In un articolo apparso il 1° luglio sulla rivista "Geophysical research letters", tre scienziati norvegesi hanno suggerito che le emissioni di CO2, una delle cause principali del cosiddetto "effetto serra", potrebbero essere stoccate in mare, riducendone così l'impatto sull'am...

In un articolo apparso il 1° luglio sulla rivista "Geophysical research letters", tre scienziati norvegesi hanno suggerito che le emissioni di CO2, una delle cause principali del cosiddetto "effetto serra", potrebbero essere stoccate in mare, riducendone così l'impatto sull'ambiente. Tale teoria è stata elaborata dal Centro Nansen per l'ambiente e il telerilevamento situato a Bergen (Norvegia) e affiliato all'università cittadina. L'idea consiste nel pompare l'anidride carbonica direttamente dai giacimenti di gas e petrolio situati in mare aperto verso tratti di oceano sufficientemente profondi. "L'anidride carbonica non è il più aggressivo dei gas-serra, ma il più diffuso", afferma il dott. Guttorm Alendal. "Immagazzinarla è la soluzione più opportuna e il deposito migliore è l'oceano". Pur ammettendo che ciò servirebbe solo a ridurre gli effetti dell'anidride carbonica e non ad eliminarli, il dott. Alendal spiega che, a differenza del rilascio diretto nell'atmosfera, la soluzione proposta consente di evitare che gli effetti del CO2 raggiungano picchi elevati in termini di surriscaldamento del globo. Lo stoccaggio dell'anidride carbonica alle profondità oceaniche avverrebbe tramite un condotto terrestre, una nave o un condotto marino. Il Mar di Norvegia sembra particolarmente adatto a questo tipo di operazione, poiché è caratterizzato da un bacino molto profondo e possiede giacimenti gassiferi e petroliferi. Inoltre, poiché la Norvegia è il secondo maggior esportatore e il sesto produttore di petrolio al mondo, quest'iniziativa potrebbe consentire di risolvere il problema "alla fonte". La sperimentazione pratica della teoria avverrà verso la fine dell'anno alle Hawaii. Il dott. Alendal è consapevole degli effetti negativi del progetto, fra cui la possibilità che l'anidride carbonica influisca sul pH della zona adibita a deposito, ed è proprio su questo ed altri aspetti che egli si soffermerà insieme agli altri due precursori della teoria.
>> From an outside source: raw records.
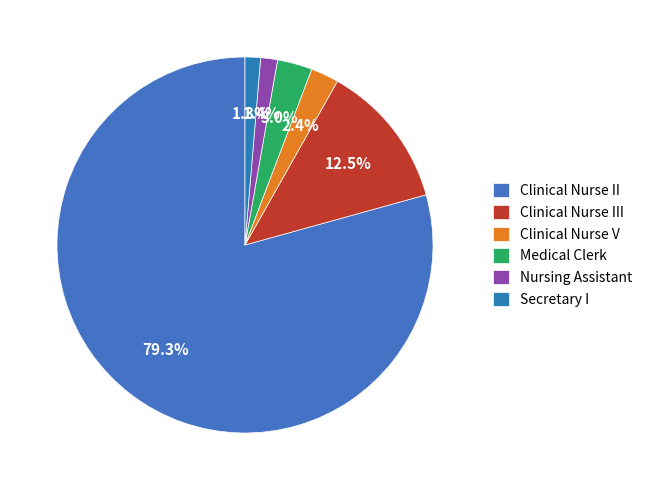

What portion of the pie excludes Medical Clerk?

97.0%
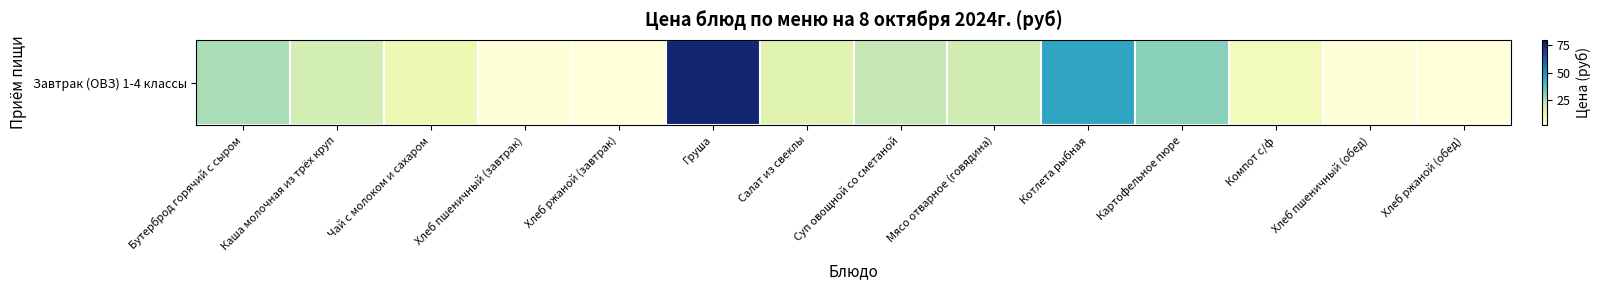

Count the number of values greater than 18.

7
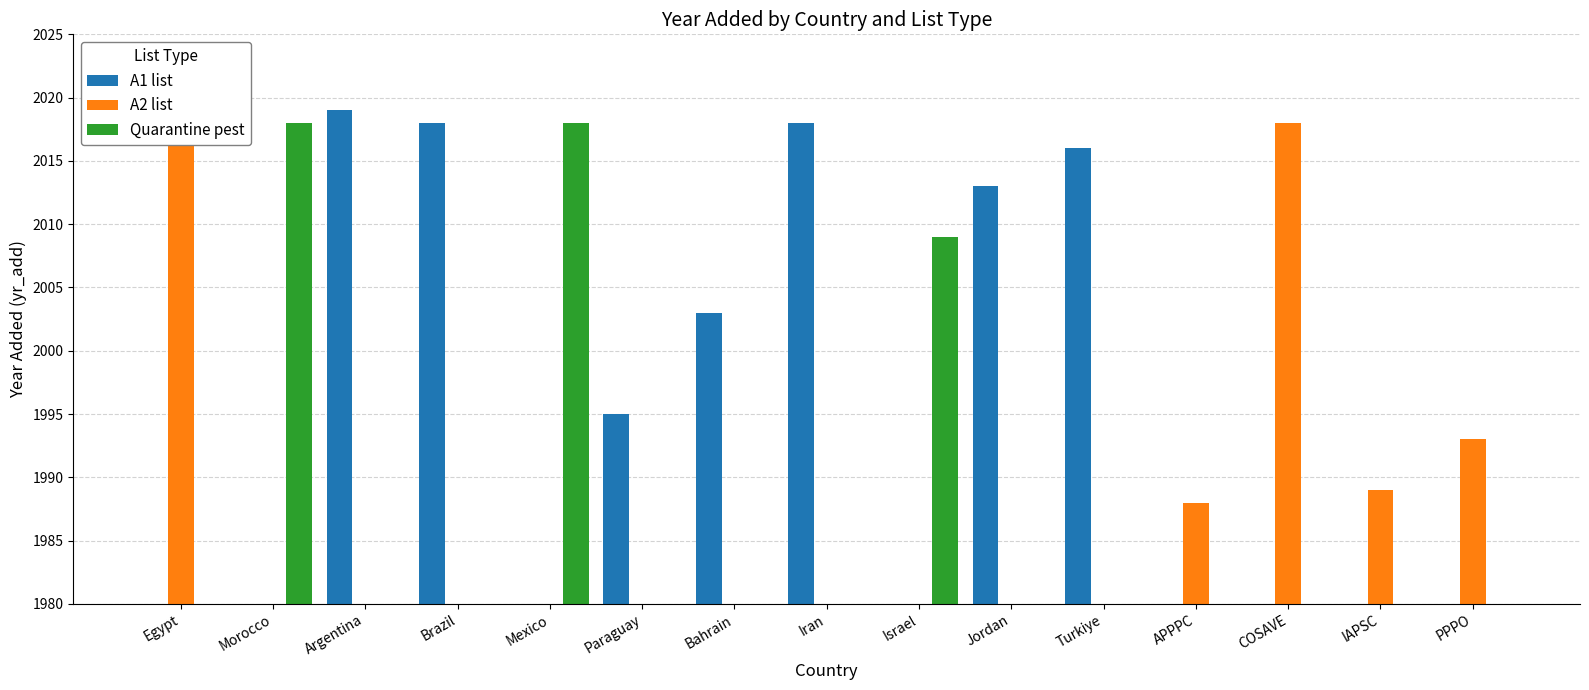

Which series has the widest spread of values?

A1 list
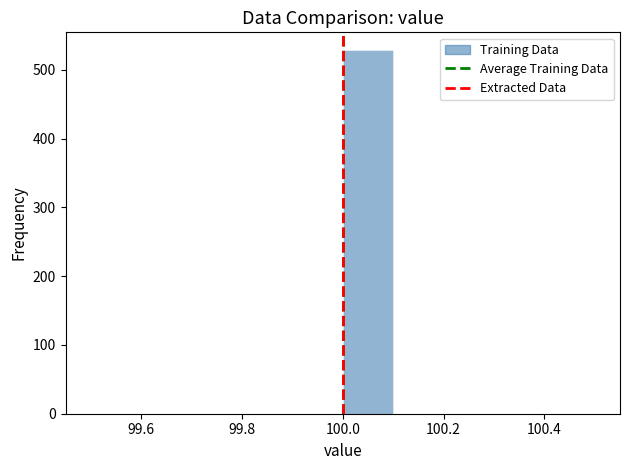

Reading left to right, list every bar in this chart as the range it spans on the x-axis followed by its height. The values are not printed on the chart, so give them approximately, as read against the axis.

99.5 to 99.6: 0
99.6 to 99.7: 0
99.7 to 99.8: 0
99.8 to 99.9: 0
99.9 to 100.0: 0
100.0 to 100.1: 530
100.1 to 100.2: 0
100.2 to 100.3: 0
100.3 to 100.4: 0
100.4 to 100.5: 0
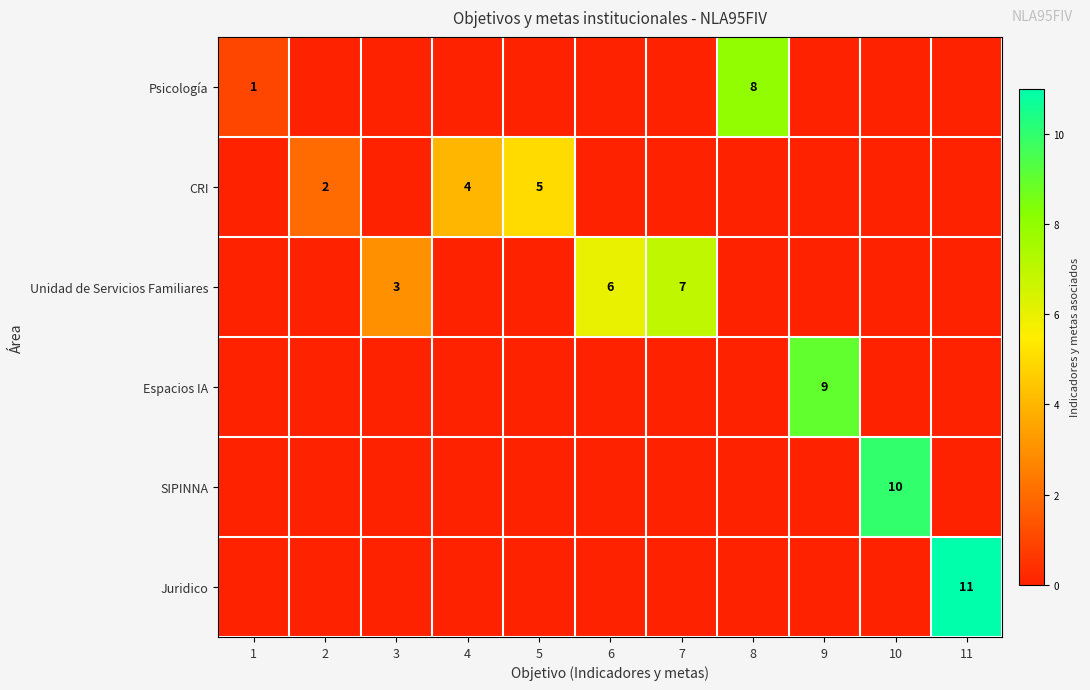

Is it true that Psicología equals 3 at 8?

False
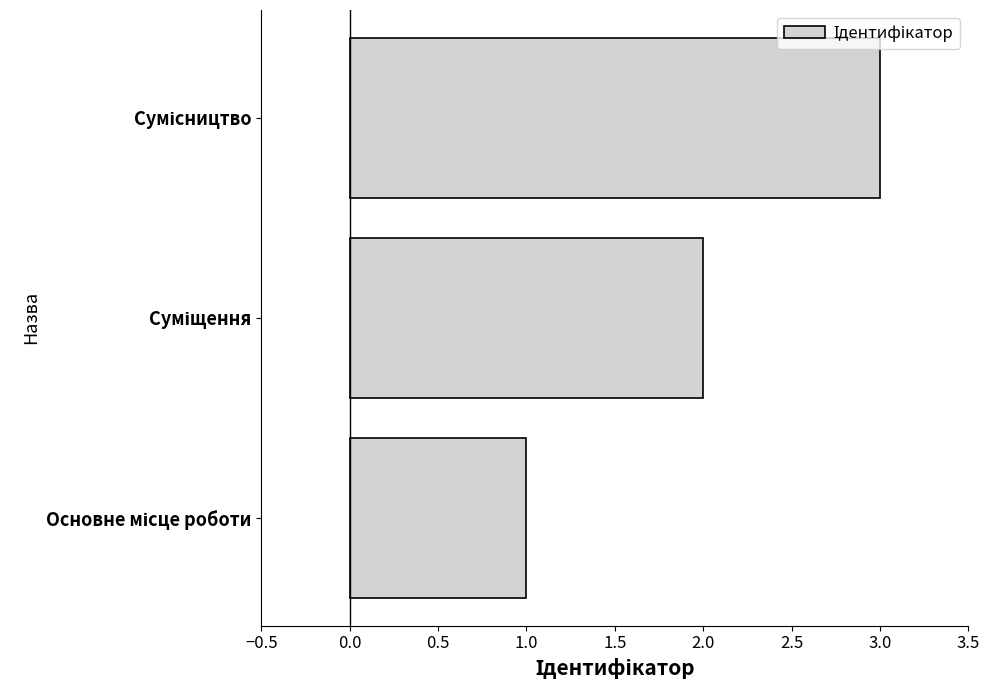

What is the difference between the maximum and minimum values?

2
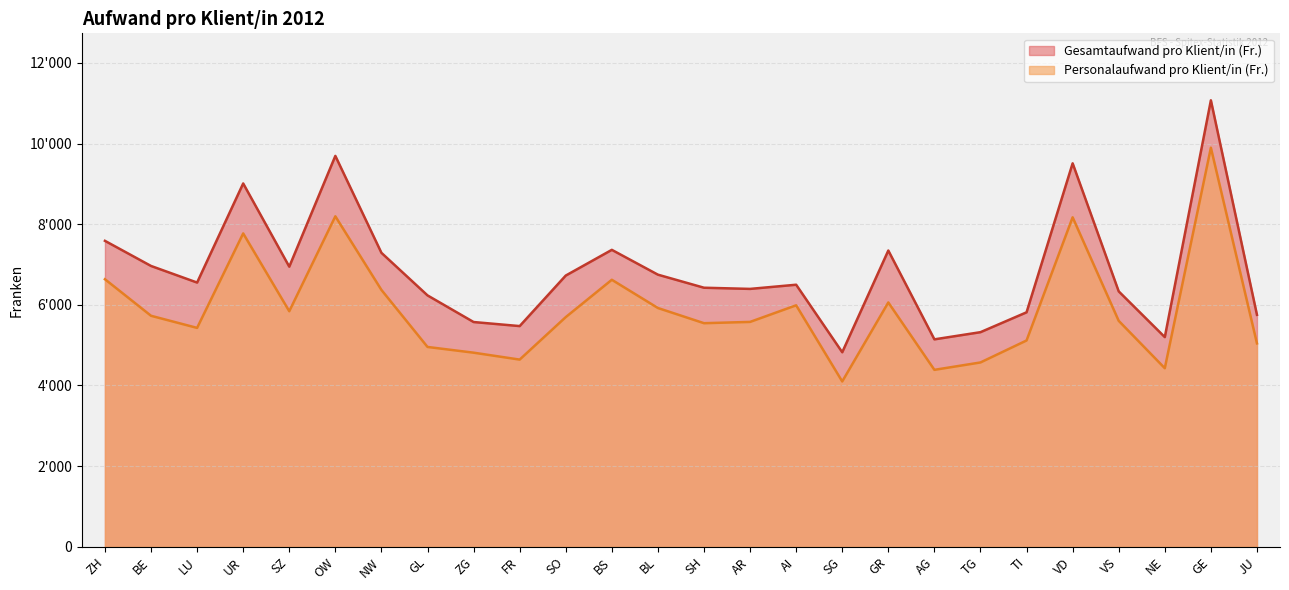

Reading right to left, transcribe all the data shown in this chart.

Gesamtaufwand pro Klient/in (Fr.): JU=5751.7	GE=11071.3	NE=5199.1	VS=6333.2	VD=9508.8	TI=5814.0	TG=5321.4	AG=5143.5	GR=7346.1	SG=4823.5	AI=6498.0	AR=6394.5	SH=6423.6	BL=6747.4	BS=7362.9	SO=6725.4	FR=5472.4	ZG=5573.1	GL=6233.4	NW=7289.0	OW=9692.7	SZ=6946.0	UR=9009.6	LU=6551.7	BE=6963.3	ZH=7586.3
Personalaufwand pro Klient/in (Fr.): JU=5043.6	GE=9895.8	NE=4427.5	VS=5602.4	VD=8169.4	TI=5115.4	TG=4570.5	AG=4387.3	GR=6058.4	SG=4099.2	AI=5987.6	AR=5575.9	SH=5544.0	BL=5920.4	BS=6621.0	SO=5694.7	FR=4641.4	ZG=4812.9	GL=4955.0	NW=6368.9	OW=8194.2	SZ=5840.6	UR=7770.2	LU=5427.6	BE=5727.9	ZH=6634.2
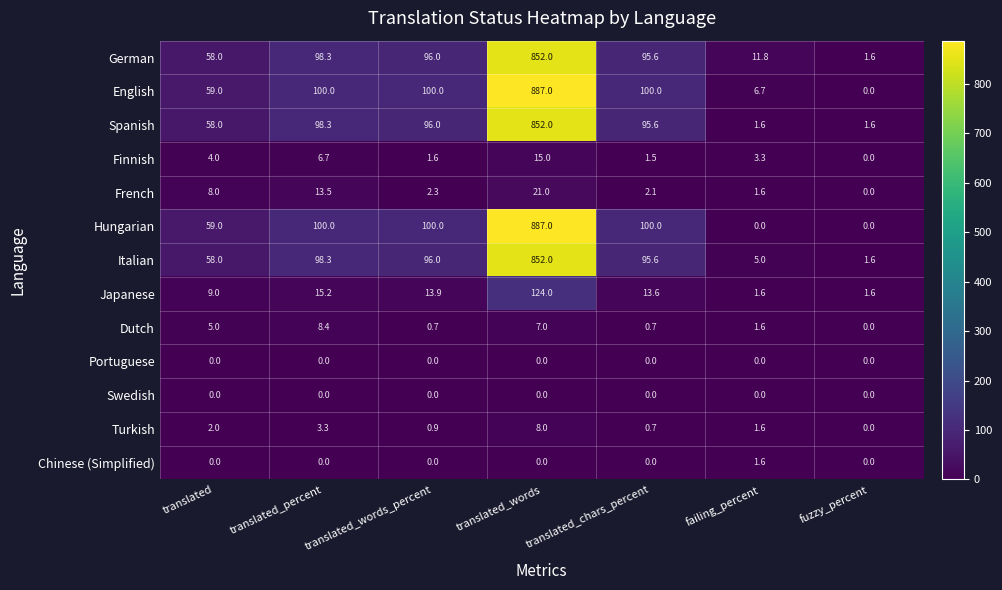

How many series are shown in this chart?

13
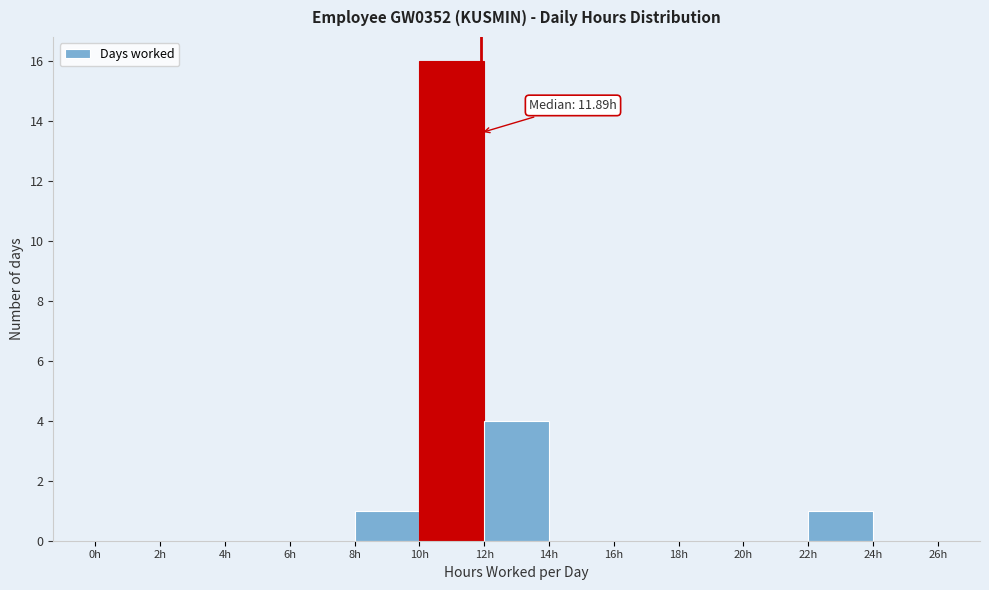

Over which range of the x-axis is the bar tallest?

10 to 12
Il progetto ha assunto attualmente un taglio internazionale, grazie al contributo di Giappone, Stati Uniti e Canada, nonché all'assistenza dell'Australia e della società ABB, la quale ha stanziato 4 milioni di dollari a favore dell'iniziativa. Lo studio iniziale è stato finanziato nell'ambito del programma "Ambiente e clima" della Commissione europea, dal Consiglio norvegese delle ricerche, dal Consiglio nordico dei ministri e dalla Saga petroleum.